▶ [PASSAGE FOR REVIEW]:
+++

The L412 is a little on the portly side, but it's still perfectly bag-friendly. It weighs 2.4kg — not exactly lightweight, but perfectly totable.
The Lenovo ThinkPad L412 can be user customised in several ways. The default configuration, which costs £687.46 (inc. VAT; £585 ex. VAT) has a 2.26GHz Intel Core i3-370M processor. You can specify Core i5 (three models) or Core i7 (620M) CPUs if you wish. Our review sample had a 2.4GHz Core i5-520M.
You will also want to change the preinstalled operating system from the default Windows 7 Home Premium to either 32-bit or 64-bit Windows 7 Professional. Our unit had 32-bit Windows 7 Professional.
The 2GB of RAM in the default configuration can be upgraded to 4GB, 6GB or 8GB. Beware that the top memory specification will add a huge £225.34 (inc. VAT) to the overall price.
Graphics are handled by the CPU-integrated Intel HD Graphics, and there's no option for a discrete graphics processing unit.
For storage, there's a 250GB hard drive spinning at 5,400rpm, which can be upgraded to 320GB or 500GB with both 5,400rpm and 7,200rpm options at both higher capacities. The optical drive is an 8x dual-layer DVD writer that sits on the right edge of the chassis and is not removable.
Wi-Fi (802.11b/g/n) is the default wireless connection, although our review unit had the 802.11a/g/n option (£10.11 inc. VAT extra). Wireless broadband is not available with this notebook. Gigabit Ethernet and Bluetooth come as standard.
The right edge of the chassis carries two USB 2.0 ports and a flash card reader as well as a physical switch for the notebook's wireless components. On the left edge there's a combined USB 2.0/eSATA port, a DisplayPort, an Ethernet (RJ-45) port, an ExpressCard slot, a headset connector and a VGA connector.
These left-hand ports are all rather squeezed together towards the front. Like the right-hand ports, these sit under a lip on the chassis, which makes them rather tricky to access. Icons are etched into the chassis to help you locate the ports, but you still have to crane your neck and look in order to insert whatever connector you're working with into its slot. This is irritating, as the lips on either side serve no practical use that we can discern.

+++

▶ [DATA RECORDS]:

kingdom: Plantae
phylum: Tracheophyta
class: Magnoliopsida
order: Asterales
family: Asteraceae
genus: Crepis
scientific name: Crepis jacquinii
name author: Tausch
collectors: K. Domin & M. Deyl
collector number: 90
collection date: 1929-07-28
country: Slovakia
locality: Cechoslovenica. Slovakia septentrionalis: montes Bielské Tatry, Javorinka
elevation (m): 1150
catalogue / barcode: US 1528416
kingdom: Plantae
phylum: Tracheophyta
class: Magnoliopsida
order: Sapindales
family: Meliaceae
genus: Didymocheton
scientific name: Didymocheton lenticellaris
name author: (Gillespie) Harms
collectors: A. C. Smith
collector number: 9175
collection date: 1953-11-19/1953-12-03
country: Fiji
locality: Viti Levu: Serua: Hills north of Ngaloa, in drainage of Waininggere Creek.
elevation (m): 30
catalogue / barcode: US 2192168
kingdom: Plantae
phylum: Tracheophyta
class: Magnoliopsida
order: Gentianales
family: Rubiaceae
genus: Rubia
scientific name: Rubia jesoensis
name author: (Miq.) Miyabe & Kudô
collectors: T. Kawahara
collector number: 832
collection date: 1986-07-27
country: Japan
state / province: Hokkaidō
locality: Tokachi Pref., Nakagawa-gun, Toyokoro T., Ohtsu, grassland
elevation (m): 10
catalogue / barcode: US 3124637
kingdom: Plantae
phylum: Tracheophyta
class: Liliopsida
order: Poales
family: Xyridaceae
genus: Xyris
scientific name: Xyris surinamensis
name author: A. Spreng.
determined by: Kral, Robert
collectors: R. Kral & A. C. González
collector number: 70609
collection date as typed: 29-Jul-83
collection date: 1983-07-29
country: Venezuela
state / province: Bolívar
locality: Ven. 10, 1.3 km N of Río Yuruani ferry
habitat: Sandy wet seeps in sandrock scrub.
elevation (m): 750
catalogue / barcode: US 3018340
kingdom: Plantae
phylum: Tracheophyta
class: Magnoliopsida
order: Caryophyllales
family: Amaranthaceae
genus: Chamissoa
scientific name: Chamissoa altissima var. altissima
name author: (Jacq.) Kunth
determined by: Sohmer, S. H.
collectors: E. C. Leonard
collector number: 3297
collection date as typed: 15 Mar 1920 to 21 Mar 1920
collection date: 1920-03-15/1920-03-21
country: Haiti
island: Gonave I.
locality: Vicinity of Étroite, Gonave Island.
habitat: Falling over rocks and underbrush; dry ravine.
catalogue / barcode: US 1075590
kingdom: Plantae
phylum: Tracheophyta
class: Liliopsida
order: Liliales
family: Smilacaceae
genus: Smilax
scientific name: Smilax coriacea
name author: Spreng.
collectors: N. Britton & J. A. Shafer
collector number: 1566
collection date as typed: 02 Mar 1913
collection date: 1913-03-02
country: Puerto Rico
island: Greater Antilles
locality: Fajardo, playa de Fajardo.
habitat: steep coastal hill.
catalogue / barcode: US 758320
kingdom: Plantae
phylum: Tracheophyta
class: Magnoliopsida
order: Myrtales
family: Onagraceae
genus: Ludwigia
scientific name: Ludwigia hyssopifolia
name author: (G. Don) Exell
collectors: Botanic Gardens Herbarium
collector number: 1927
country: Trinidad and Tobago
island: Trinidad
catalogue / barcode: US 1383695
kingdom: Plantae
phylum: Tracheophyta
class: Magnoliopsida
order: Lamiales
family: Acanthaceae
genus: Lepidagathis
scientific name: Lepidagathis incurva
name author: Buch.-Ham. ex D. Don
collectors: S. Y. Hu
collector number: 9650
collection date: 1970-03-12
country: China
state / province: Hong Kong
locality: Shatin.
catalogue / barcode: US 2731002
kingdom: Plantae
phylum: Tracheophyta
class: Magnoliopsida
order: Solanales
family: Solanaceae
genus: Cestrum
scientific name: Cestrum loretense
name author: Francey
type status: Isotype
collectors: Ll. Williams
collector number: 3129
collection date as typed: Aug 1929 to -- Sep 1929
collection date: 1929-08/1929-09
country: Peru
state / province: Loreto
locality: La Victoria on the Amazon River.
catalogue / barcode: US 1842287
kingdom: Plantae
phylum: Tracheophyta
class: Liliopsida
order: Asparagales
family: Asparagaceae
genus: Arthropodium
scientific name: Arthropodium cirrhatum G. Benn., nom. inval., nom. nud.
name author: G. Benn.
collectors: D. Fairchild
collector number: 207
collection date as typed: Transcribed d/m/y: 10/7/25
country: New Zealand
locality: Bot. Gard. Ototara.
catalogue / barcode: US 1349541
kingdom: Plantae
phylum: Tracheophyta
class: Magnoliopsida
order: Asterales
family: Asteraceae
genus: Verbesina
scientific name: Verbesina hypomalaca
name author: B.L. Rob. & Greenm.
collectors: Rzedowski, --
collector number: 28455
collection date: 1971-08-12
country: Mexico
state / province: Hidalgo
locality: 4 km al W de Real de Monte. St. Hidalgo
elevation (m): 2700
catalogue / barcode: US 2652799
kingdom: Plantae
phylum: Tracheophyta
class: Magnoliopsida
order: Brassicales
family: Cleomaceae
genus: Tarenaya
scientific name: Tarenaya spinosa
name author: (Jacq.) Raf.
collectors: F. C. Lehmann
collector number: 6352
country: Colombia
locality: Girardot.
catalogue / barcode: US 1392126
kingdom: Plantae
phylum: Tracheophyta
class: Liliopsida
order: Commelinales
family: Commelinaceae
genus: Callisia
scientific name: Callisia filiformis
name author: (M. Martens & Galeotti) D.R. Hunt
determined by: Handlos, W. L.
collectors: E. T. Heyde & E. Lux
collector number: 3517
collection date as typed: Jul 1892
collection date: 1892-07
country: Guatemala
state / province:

+++

▶ [WORK TO COMPLETE]:
**a)** Answer these questions about the ThinkPad L412 review:
(i) How much does the L412 weigh?
(ii) Which processor did the review sample have?
(iii) What optical drive does the notebook have, and on which edge of the chassis does it sit?
**b)** Please write the next part of the ThinkPad L412 review, picking up after its final sentence.

▶ [EXERCISE RESPONSES]:
**a)**
(i) 2.4kg
(ii) A 2.4GHz Core i5-520M
(iii) An 8x dual-layer DVD writer, on the right edge

**b)**
The ThinkPad L412 comes with the usual set of ThinkVantage tools, including a well-featured Power Manager utility
Performance & battery life
Our ThinkPad L412 had a 2.4GHz Intel Core i5 processor, 2GB of RAM, 32-bit Windows 7 Professional and a 250GB hard drive. The default battery is a 4-cell 2,200mAh Li-ion unit. If you need more uptime away from the mains, you can specify either a 6-cell (2,600mAh) or a 9-cell (2,800mAh) battery. Our review unit, with a 6-cell battery, costs £888.56 (inc. VAT; £756.22 ex. VAT).
The system's Windows Experience Index (WEI) of 4.0 (out of 7.0) is determined by the lowest-scoring subsystem — in this case, Graphics (desktop performance for Windows Aero). The highest score, 6.5, went to Processor (calculations per second), the remaining ones being 5.7 for Primary hard disk (Disk data transfer rate), 5.5 for RAM (Memory operations per second) and 5.2 for Gaming Graphics (3D business and gaming graphics performance). Clearly, the system's weakest link is its integrated Intel HD Graphics.
We tested the supplied 6-cell battery by asking it to play a movie from a full charge. We chose the maximum lifespan power plan, which caused the notebook to automatically stop movie playback after 1 hour 45 minutes — although the notebook kept going for a further 1 hour 14 minutes, giving a total battery life of 2 hours 59 minutes.
Sound output is very good — loud and clear, and good quality.
The Lenovo ThinkPad L412 is a chunky notebook and you'll need to add a few upgrades from the entry-level specification to get a business-ready configuration. Keyboard clatter might be a problem if you work in a particularly quiet environment, and the lips on the chassis make it trick to access ports and connectors. We admire Lenovo for its use of recycled materials, and would like to see more of this.